TASK STATEMENT =
Whenever a line in the data contains "round", show that line.

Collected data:
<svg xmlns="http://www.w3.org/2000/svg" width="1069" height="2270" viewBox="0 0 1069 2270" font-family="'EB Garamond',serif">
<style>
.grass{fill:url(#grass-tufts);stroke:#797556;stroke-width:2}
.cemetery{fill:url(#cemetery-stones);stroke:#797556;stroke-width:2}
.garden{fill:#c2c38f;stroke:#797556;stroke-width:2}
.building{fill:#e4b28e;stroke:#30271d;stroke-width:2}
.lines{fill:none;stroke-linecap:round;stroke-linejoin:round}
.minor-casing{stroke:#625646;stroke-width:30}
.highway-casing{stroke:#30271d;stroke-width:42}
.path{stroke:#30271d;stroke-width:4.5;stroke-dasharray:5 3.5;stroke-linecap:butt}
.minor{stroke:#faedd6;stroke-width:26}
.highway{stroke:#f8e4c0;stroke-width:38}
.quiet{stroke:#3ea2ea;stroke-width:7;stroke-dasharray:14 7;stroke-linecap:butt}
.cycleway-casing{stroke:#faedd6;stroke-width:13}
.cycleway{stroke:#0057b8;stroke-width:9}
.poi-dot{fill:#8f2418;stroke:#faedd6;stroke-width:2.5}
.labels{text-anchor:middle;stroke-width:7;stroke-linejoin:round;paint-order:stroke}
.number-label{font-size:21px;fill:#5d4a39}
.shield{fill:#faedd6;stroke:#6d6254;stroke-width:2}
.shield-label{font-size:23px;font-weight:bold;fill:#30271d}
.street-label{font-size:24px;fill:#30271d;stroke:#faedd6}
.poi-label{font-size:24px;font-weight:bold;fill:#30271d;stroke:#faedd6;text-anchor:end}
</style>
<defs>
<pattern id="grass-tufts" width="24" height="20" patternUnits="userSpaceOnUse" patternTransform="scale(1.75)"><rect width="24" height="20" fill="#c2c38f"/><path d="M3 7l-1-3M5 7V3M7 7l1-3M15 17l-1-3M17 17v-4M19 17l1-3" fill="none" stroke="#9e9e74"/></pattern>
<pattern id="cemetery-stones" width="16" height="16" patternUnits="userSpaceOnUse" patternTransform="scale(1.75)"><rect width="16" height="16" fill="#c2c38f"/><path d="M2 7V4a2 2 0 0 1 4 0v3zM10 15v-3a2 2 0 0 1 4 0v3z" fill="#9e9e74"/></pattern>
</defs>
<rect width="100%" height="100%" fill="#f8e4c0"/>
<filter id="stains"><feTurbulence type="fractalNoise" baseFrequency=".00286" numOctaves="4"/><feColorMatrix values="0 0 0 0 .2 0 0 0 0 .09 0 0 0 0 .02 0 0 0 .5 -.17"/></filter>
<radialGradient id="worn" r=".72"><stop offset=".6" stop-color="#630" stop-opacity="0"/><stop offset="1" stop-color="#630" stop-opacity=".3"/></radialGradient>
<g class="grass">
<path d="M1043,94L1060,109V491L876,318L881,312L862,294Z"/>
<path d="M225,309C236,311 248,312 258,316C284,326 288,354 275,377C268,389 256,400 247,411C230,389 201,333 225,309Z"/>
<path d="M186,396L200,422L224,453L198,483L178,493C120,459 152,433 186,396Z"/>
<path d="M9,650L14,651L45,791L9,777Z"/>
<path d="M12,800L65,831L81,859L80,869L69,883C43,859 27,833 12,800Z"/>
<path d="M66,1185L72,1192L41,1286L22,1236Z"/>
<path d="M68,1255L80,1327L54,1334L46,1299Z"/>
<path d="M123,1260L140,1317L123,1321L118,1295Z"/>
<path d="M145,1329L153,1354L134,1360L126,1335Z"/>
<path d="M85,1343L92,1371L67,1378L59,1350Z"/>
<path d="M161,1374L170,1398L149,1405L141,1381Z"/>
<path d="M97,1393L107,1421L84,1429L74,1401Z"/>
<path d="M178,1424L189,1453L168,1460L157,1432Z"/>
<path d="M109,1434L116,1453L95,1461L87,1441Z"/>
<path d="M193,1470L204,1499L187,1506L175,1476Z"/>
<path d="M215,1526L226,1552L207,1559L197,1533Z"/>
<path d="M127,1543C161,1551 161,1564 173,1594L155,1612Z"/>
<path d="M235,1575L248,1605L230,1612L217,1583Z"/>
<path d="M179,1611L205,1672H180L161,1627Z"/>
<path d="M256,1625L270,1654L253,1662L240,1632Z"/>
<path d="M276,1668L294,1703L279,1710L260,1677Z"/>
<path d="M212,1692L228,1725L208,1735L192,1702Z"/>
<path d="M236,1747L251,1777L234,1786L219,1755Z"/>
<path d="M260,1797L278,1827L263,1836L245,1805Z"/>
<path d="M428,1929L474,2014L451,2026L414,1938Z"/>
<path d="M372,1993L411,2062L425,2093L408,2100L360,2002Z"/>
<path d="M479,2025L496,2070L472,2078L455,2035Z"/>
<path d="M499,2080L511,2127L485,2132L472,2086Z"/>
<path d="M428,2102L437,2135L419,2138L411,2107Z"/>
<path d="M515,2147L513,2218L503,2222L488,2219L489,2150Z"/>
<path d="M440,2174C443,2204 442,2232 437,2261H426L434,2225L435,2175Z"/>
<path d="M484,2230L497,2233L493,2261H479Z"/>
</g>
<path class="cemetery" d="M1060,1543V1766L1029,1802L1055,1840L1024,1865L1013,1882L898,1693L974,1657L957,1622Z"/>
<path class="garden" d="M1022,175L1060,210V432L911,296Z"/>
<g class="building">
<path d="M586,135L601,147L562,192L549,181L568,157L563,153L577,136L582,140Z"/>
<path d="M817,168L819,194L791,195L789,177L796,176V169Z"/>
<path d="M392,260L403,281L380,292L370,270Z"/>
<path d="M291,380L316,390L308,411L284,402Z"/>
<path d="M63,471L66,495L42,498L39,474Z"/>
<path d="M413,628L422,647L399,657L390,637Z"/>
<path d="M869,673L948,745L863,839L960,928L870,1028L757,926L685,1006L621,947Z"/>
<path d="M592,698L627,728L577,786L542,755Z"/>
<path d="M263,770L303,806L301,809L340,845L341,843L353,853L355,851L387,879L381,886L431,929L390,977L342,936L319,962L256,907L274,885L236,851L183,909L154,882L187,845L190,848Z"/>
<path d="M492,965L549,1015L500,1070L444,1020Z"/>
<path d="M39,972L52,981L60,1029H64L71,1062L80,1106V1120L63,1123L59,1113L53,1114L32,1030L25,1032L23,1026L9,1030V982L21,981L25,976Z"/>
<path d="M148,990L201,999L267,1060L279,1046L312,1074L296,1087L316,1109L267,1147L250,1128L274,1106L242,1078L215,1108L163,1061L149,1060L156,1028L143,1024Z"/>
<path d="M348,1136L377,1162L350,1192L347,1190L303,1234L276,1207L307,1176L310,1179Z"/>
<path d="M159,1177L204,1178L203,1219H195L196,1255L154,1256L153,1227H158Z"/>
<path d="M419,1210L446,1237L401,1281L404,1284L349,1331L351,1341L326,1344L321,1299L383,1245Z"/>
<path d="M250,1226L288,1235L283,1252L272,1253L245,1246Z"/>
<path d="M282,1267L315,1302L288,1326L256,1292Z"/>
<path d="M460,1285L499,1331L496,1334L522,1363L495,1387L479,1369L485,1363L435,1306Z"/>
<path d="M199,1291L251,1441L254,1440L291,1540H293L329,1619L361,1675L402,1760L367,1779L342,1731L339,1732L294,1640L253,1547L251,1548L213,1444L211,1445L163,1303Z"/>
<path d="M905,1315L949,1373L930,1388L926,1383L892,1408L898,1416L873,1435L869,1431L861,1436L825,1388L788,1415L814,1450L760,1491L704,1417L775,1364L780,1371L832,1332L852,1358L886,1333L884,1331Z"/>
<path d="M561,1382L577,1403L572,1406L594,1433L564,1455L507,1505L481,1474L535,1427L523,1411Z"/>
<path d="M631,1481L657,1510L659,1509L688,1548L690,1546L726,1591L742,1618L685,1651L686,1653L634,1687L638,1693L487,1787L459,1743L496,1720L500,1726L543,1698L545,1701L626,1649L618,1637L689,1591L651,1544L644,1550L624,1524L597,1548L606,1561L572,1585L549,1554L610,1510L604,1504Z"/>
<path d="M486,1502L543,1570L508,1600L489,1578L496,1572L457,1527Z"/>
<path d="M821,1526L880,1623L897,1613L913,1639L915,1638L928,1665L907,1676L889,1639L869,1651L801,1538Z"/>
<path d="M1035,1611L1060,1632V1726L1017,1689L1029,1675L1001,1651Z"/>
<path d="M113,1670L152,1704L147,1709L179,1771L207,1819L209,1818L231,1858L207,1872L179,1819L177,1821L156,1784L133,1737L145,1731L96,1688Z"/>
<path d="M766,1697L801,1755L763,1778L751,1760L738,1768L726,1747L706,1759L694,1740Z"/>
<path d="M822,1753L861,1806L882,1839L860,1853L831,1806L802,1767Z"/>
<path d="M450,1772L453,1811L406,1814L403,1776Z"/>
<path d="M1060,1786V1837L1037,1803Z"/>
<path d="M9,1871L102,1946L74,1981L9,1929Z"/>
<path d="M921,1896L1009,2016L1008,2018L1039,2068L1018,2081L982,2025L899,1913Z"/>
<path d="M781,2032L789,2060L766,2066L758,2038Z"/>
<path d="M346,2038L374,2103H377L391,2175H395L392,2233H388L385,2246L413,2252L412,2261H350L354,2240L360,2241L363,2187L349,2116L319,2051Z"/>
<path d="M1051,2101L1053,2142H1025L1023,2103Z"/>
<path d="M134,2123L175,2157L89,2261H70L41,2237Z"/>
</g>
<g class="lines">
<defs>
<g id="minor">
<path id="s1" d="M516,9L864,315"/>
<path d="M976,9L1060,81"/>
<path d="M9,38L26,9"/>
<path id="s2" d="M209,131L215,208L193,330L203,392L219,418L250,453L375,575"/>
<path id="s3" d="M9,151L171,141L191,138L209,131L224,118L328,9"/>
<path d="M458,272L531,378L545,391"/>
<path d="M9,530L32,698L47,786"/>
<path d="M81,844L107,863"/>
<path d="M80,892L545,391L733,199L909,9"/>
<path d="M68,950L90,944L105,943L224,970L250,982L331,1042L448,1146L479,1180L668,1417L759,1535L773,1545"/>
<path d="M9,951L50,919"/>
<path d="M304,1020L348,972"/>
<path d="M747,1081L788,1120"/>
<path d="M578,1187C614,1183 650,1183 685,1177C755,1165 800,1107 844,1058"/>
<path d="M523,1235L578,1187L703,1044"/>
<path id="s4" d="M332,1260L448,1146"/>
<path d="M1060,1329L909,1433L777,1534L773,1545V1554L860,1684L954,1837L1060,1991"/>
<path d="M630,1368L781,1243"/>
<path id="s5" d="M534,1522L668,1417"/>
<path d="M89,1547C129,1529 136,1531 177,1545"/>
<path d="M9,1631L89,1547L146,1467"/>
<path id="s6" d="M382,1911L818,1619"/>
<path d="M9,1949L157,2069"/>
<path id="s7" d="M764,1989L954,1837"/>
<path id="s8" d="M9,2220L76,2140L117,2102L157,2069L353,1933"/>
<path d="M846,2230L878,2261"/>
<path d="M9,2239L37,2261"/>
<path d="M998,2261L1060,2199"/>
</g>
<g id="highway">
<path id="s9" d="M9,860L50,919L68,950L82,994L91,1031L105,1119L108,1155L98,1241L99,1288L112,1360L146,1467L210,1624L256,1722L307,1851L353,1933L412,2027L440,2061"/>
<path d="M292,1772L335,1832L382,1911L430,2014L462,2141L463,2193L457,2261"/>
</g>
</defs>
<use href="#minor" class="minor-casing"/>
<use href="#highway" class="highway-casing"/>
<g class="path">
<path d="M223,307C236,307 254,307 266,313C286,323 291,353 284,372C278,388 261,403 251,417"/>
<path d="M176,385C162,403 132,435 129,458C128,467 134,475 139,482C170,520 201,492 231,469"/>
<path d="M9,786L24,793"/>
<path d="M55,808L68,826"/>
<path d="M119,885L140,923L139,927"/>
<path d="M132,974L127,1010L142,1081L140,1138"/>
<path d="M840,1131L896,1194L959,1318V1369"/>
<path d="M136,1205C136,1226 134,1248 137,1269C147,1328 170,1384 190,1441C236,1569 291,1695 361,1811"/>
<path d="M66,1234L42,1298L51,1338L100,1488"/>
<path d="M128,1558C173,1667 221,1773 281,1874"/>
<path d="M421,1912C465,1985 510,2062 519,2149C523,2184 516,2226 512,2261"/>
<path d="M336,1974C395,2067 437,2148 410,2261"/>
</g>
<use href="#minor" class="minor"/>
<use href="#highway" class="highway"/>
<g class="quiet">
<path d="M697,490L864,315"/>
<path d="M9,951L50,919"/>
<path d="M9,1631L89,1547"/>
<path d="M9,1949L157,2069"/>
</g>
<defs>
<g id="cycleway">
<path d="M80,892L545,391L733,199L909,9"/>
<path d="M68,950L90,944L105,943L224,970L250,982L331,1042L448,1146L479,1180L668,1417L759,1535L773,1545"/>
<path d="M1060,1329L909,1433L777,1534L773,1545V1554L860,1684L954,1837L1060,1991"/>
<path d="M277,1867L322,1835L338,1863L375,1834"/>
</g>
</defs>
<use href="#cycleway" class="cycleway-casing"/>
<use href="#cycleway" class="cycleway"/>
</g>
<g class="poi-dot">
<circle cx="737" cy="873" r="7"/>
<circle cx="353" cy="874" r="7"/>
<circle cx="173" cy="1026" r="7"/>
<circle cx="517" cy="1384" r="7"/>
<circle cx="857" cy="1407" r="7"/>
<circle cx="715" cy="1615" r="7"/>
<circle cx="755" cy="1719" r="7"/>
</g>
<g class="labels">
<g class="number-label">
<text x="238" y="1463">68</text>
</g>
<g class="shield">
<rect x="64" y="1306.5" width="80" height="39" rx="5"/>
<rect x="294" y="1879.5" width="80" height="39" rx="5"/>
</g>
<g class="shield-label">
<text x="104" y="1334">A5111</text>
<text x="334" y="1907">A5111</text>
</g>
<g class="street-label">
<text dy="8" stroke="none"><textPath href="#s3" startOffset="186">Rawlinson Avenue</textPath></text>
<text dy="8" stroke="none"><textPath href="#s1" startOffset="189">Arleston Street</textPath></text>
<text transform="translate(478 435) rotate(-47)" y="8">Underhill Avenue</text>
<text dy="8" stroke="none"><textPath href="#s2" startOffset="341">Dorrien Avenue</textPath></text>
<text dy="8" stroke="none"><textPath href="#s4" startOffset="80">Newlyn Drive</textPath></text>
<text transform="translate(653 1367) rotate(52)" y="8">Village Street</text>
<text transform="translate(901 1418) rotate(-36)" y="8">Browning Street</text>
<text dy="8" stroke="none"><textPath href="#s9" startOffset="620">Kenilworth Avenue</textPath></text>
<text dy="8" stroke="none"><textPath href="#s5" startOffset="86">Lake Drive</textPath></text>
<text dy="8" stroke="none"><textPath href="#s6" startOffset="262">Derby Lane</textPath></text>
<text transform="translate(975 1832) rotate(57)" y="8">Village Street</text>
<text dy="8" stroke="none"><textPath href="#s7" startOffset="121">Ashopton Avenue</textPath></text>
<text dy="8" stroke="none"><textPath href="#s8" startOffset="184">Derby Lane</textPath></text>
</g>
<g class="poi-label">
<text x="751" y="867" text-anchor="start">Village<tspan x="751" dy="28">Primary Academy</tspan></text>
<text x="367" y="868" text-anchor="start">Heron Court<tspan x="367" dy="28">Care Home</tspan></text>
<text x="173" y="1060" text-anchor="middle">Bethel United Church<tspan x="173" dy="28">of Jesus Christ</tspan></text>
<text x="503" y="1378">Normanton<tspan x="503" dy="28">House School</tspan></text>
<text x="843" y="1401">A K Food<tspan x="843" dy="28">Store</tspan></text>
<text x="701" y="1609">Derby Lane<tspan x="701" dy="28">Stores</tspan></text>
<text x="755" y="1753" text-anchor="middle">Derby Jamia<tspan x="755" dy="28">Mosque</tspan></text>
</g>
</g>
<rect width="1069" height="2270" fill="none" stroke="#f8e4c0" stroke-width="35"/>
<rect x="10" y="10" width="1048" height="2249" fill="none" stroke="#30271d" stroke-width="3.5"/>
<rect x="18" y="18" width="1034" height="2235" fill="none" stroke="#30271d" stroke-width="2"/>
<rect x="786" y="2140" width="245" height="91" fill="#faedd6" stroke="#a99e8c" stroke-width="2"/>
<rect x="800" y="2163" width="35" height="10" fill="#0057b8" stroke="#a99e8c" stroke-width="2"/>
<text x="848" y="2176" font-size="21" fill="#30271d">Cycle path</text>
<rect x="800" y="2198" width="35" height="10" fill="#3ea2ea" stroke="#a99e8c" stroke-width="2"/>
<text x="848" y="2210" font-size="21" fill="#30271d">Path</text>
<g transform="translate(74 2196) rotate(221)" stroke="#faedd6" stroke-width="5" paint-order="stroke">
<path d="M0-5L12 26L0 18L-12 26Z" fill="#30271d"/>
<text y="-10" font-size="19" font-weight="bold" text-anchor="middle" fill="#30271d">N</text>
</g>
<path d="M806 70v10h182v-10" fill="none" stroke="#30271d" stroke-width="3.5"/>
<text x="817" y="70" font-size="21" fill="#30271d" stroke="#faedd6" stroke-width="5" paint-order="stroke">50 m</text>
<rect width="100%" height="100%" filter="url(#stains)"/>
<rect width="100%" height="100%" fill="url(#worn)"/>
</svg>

EXERCISE RESULT =
.lines{fill:none;stroke-linecap:round;stroke-linejoin:round}
.labels{text-anchor:middle;stroke-width:7;stroke-linejoin:round;paint-order:stroke}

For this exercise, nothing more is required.